(Reading passage)
A nearly identical bill passed the Texas House in the 2021 session but failed to pass the Senate. This sort of legislation has not been without opponents. One of the Texas Pediatric Society’s 2023 legislative agenda is to “Defend best practice immunization policies that have kept our communities safe for decades.” Frisco pediatrician Dr. Seth Kaplan submitted a letter to the Texas House Public Health Committee arguing against the 2021 version of the same bill.
“The best practice provision of health care for children is provided within a medical home with a physician team lead so each of the child’s unique health needs can be addressed in a holistic approach. Fragmenting their care via one-off visits at a pharmacy can leave children vulnerable to missed screenings, diagnoses, and care otherwise not caught by the child’s primary care physician,” Kaplan wrote.
On behalf of the Texas Pediatric Society, Kaplan argued that a physician could already order a vaccination in a pharmacy if needed. As children get older, they are less likely to seek preventative care, and immunizations often keep students connected to a medical home where they can comprehensively evaluate the child’s health. “This legislation
would erode the medical home and jeopardize the quality of care that children receive.”

(Data block)

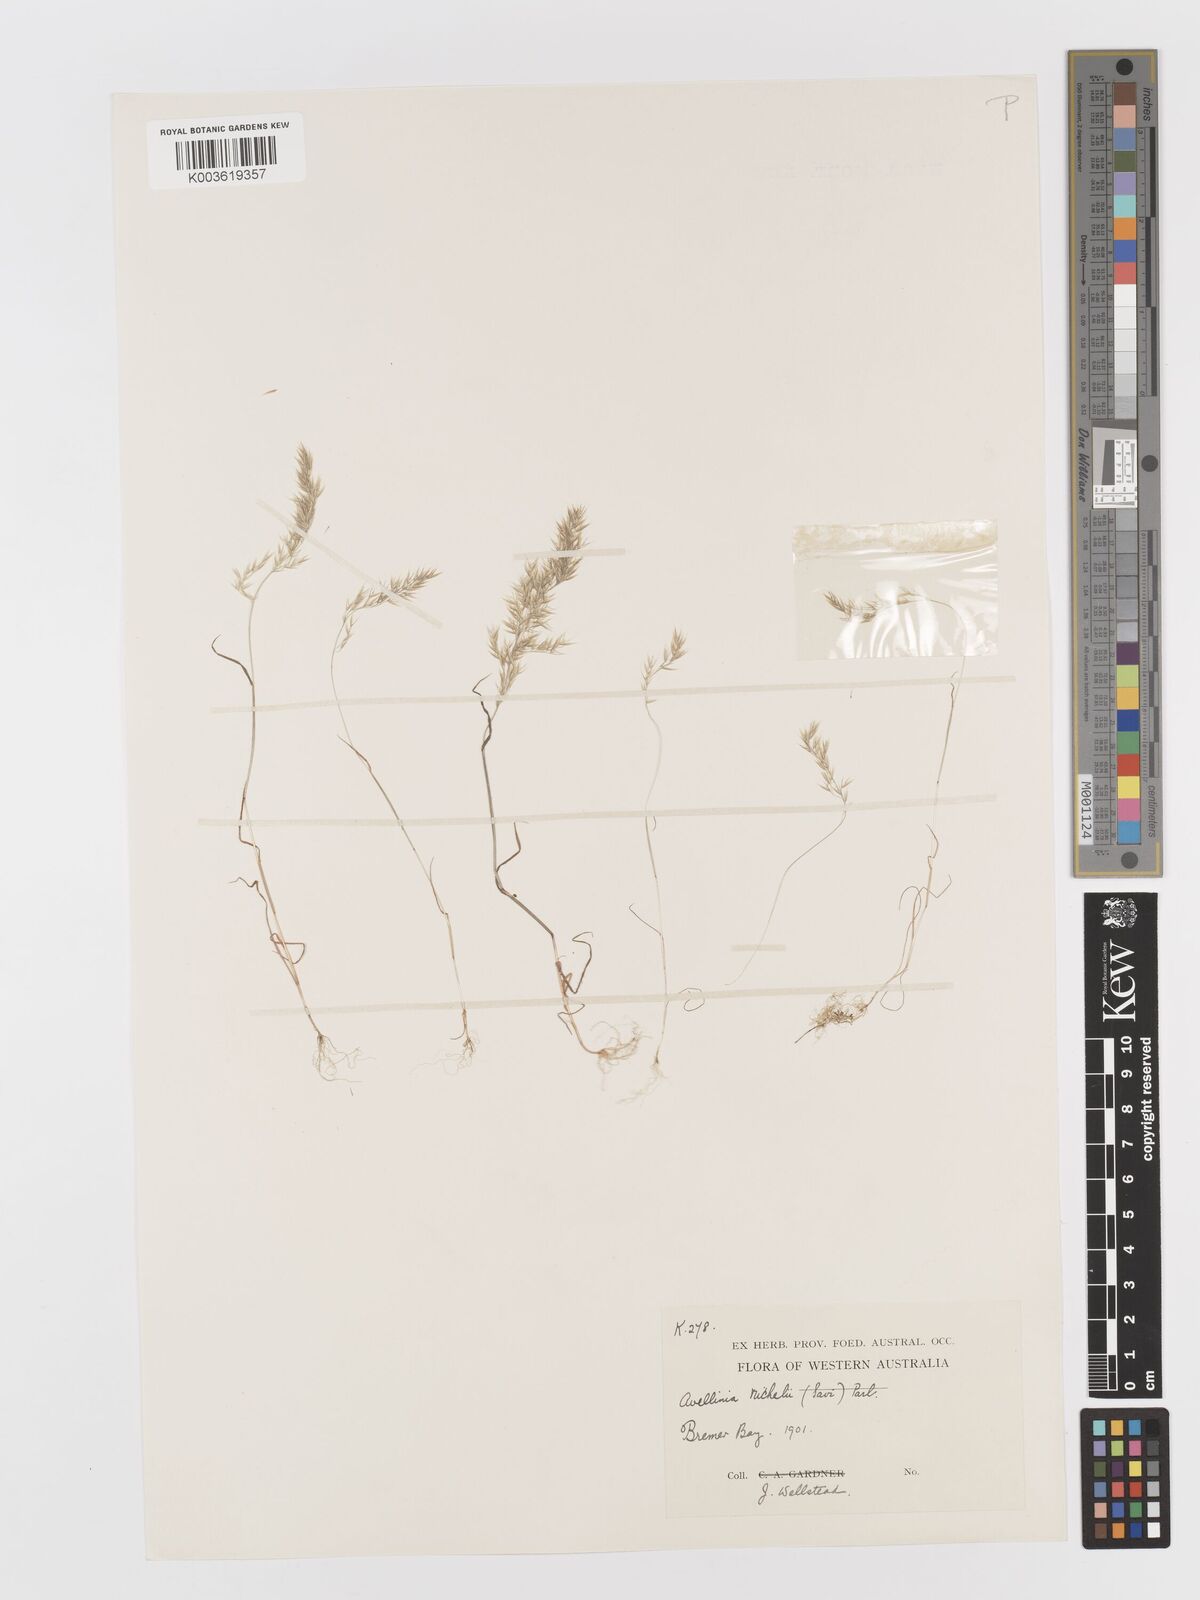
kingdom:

(Work required)
Please copy the passage above about the Texas bill and the Texas Pediatric Society's opposition to it, word for word and in full.

(Task solution)
A nearly identical bill passed the Texas House in the 2021 session but failed to pass the Senate. This sort of legislation has not been without opponents. One of the Texas Pediatric Society’s 2023 legislative agenda is to “Defend best practice immunization policies that have kept our communities safe for decades.” Frisco pediatrician Dr. Seth Kaplan submitted a letter to the Texas House Public Health Committee arguing against the 2021 version of the same bill.
“The best practice provision of health care for children is provided within a medical home with a physician team lead so each of the child’s unique health needs can be addressed in a holistic approach. Fragmenting their care via one-off visits at a pharmacy can leave children vulnerable to missed screenings, diagnoses, and care otherwise not caught by the child’s primary care physician,” Kaplan wrote.
On behalf of the Texas Pediatric Society, Kaplan argued that a physician could already order a vaccination in a pharmacy if needed. As children get older, they are less likely to seek preventative care, and immunizations often keep students connected to a medical home where they can comprehensively evaluate the child’s health. “This legislation
would erode the medical home and jeopardize the quality of care that children receive.”